RECORDED DATA: Begin

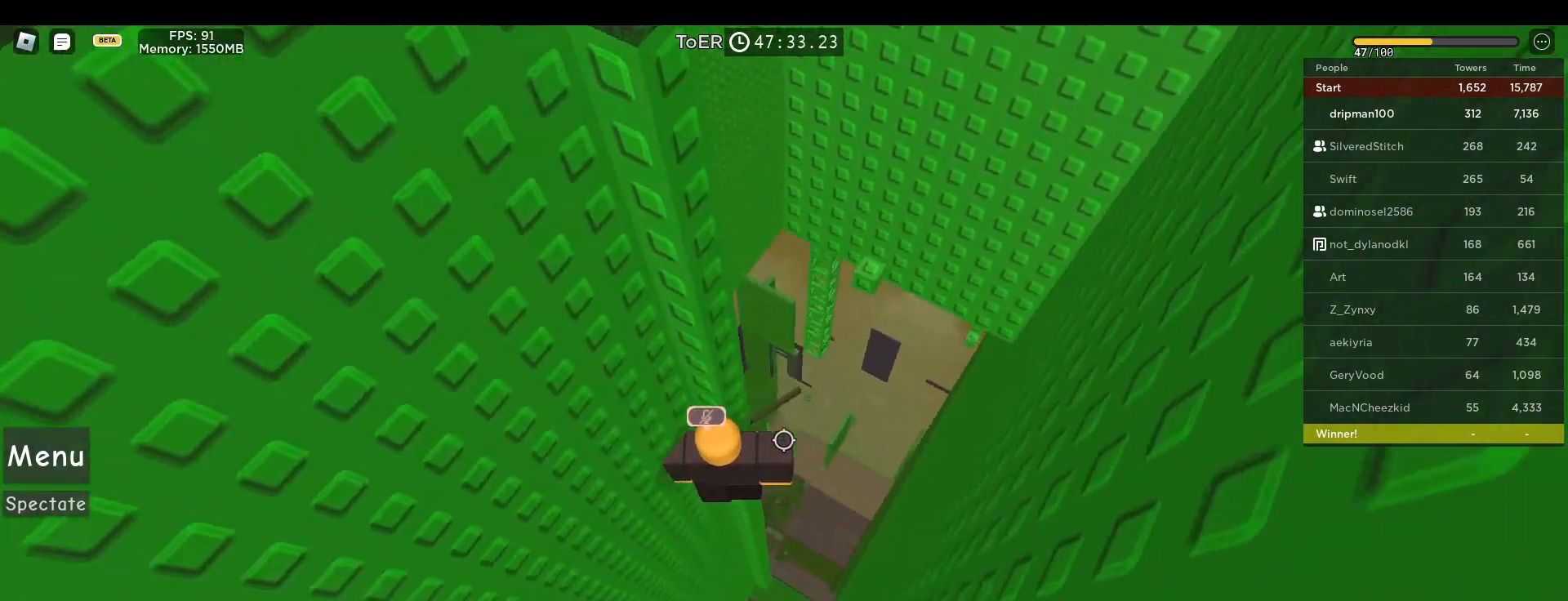
{"keys": ["w"], "mouse": ["right"], "events": [[150, "a", "down"], [217, "a", "up"]]}
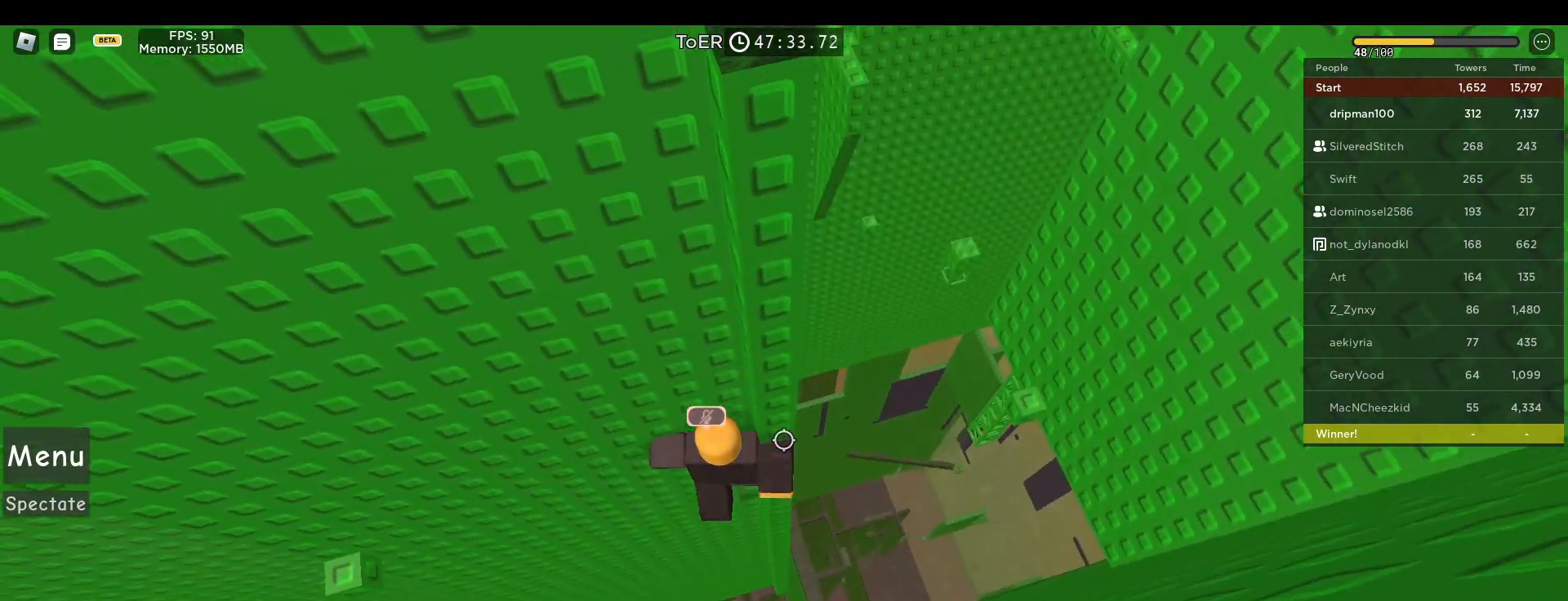
{"keys": ["a", "w"], "mouse": ["right"], "events": [[350, "a", "down"]]}
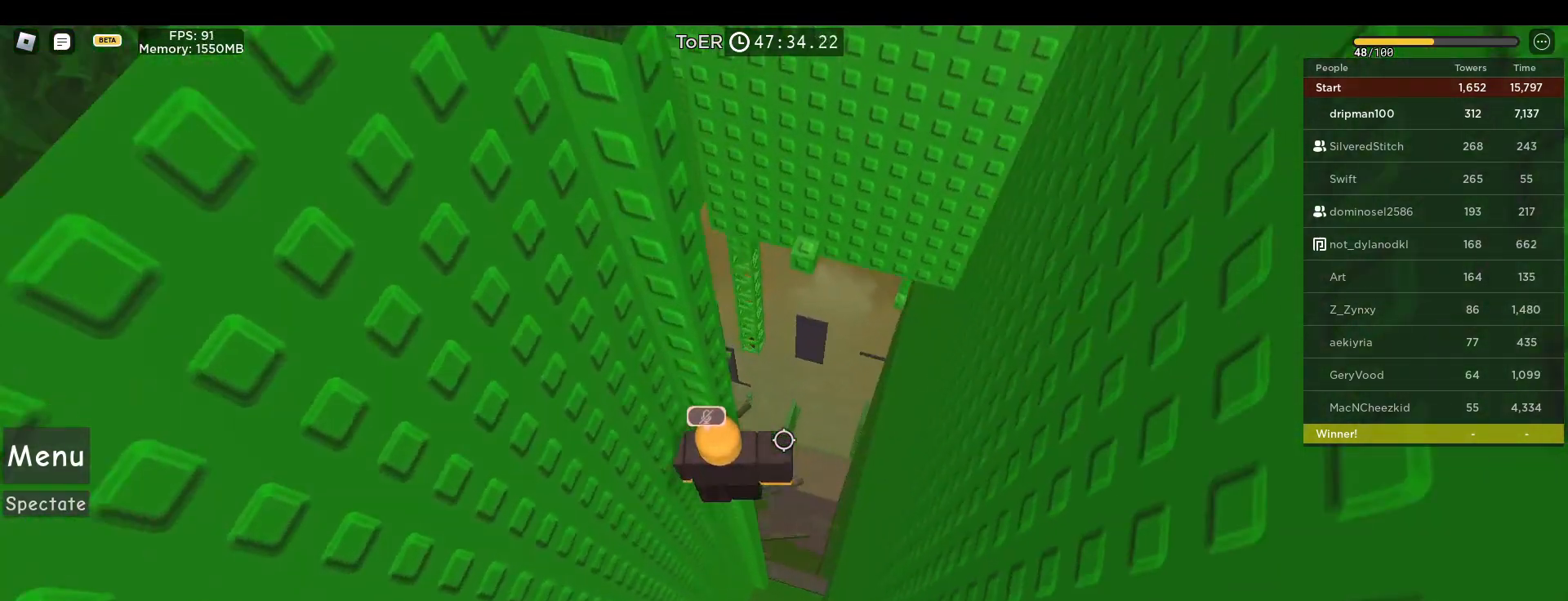
{"keys": [], "mouse": ["right"], "events": [[83, "a", "up"], [83, "w", "up"], [233, "shift", "down"], [350, "shift", "up"], [450, "shift", "down"], [500, "shift", "up"]]}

RECORDED DATA: End

■ **WHAT TO WORK ON**
Reproduce the data above verbatim, minus any images.

■ **RESULT**
{"keys": ["w"], "mouse": ["right"], "events": [[150, "a", "down"], [217, "a", "up"]]}
{"keys": ["a", "w"], "mouse": ["right"], "events": [[350, "a", "down"]]}
{"keys": [], "mouse": ["right"], "events": [[83, "a", "up"], [83, "w", "up"], [233, "shift", "down"], [350, "shift", "up"], [450, "shift", "down"], [500, "shift", "up"]]}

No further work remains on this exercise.